▶ [WORK TO COMPLETE]: Keep only the lines from the start of the data through the line containing "Table 1. Primary", and output them exactly.

════════

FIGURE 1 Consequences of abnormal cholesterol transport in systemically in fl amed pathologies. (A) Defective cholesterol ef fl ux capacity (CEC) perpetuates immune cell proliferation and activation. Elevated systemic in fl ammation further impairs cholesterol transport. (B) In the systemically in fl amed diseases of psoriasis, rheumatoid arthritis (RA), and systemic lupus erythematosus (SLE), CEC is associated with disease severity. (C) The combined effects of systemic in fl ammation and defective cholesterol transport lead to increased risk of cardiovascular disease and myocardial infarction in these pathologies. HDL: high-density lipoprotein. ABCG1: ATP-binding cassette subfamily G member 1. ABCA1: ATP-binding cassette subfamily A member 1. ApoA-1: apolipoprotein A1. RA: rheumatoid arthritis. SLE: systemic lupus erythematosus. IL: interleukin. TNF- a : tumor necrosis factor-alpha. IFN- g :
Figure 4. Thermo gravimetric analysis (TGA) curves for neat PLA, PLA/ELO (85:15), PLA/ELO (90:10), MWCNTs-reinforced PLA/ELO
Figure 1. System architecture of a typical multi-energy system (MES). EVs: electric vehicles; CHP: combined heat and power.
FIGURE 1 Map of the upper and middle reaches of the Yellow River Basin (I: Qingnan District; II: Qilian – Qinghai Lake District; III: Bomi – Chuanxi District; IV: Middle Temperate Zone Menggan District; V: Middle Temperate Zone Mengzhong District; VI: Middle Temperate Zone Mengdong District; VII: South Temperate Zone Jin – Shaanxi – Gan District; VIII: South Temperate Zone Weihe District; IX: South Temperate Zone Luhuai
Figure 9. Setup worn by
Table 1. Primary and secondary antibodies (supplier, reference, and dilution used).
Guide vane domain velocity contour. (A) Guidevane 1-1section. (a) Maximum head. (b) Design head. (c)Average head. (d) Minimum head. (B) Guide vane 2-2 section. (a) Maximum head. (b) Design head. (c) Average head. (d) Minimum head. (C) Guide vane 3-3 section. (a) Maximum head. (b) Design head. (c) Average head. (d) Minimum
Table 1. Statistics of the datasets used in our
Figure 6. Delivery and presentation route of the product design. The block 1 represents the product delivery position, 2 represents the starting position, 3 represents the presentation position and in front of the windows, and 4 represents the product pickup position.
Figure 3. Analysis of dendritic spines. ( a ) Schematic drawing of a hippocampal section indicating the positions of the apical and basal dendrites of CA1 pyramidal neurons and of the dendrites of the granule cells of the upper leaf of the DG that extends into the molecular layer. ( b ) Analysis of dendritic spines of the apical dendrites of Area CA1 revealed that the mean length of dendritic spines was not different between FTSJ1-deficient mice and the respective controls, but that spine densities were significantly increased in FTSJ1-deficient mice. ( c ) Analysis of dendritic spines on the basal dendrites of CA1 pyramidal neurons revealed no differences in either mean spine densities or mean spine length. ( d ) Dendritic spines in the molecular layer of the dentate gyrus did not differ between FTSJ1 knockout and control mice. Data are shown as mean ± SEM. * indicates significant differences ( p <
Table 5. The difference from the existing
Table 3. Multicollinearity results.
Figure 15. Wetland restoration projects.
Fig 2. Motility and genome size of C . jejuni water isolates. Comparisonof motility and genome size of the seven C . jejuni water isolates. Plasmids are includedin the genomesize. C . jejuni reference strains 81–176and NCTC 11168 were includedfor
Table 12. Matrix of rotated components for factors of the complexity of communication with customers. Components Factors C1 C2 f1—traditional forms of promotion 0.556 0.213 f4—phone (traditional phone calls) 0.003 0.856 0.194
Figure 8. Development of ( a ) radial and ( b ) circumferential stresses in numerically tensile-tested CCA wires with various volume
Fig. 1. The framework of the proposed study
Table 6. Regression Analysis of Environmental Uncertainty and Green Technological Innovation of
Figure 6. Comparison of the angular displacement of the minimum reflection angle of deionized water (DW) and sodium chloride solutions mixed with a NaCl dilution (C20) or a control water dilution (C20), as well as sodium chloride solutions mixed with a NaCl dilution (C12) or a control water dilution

════════

▶ [PROBLEM SOLUTION]:
FIGURE 1 Consequences of abnormal cholesterol transport in systemically in fl amed pathologies. (A) Defective cholesterol ef fl ux capacity (CEC) perpetuates immune cell proliferation and activation. Elevated systemic in fl ammation further impairs cholesterol transport. (B) In the systemically in fl amed diseases of psoriasis, rheumatoid arthritis (RA), and systemic lupus erythematosus (SLE), CEC is associated with disease severity. (C) The combined effects of systemic in fl ammation and defective cholesterol transport lead to increased risk of cardiovascular disease and myocardial infarction in these pathologies. HDL: high-density lipoprotein. ABCG1: ATP-binding cassette subfamily G member 1. ABCA1: ATP-binding cassette subfamily A member 1. ApoA-1: apolipoprotein A1. RA: rheumatoid arthritis. SLE: systemic lupus erythematosus. IL: interleukin. TNF- a : tumor necrosis factor-alpha. IFN- g :
Figure 4. Thermo gravimetric analysis (TGA) curves for neat PLA, PLA/ELO (85:15), PLA/ELO (90:10), MWCNTs-reinforced PLA/ELO
Figure 1. System architecture of a typical multi-energy system (MES). EVs: electric vehicles; CHP: combined heat and power.
FIGURE 1 Map of the upper and middle reaches of the Yellow River Basin (I: Qingnan District; II: Qilian – Qinghai Lake District; III: Bomi – Chuanxi District; IV: Middle Temperate Zone Menggan District; V: Middle Temperate Zone Mengzhong District; VI: Middle Temperate Zone Mengdong District; VII: South Temperate Zone Jin – Shaanxi – Gan District; VIII: South Temperate Zone Weihe District; IX: South Temperate Zone Luhuai
Figure 9. Setup worn by
Table 1. Primary and secondary antibodies (supplier, reference, and dilution used).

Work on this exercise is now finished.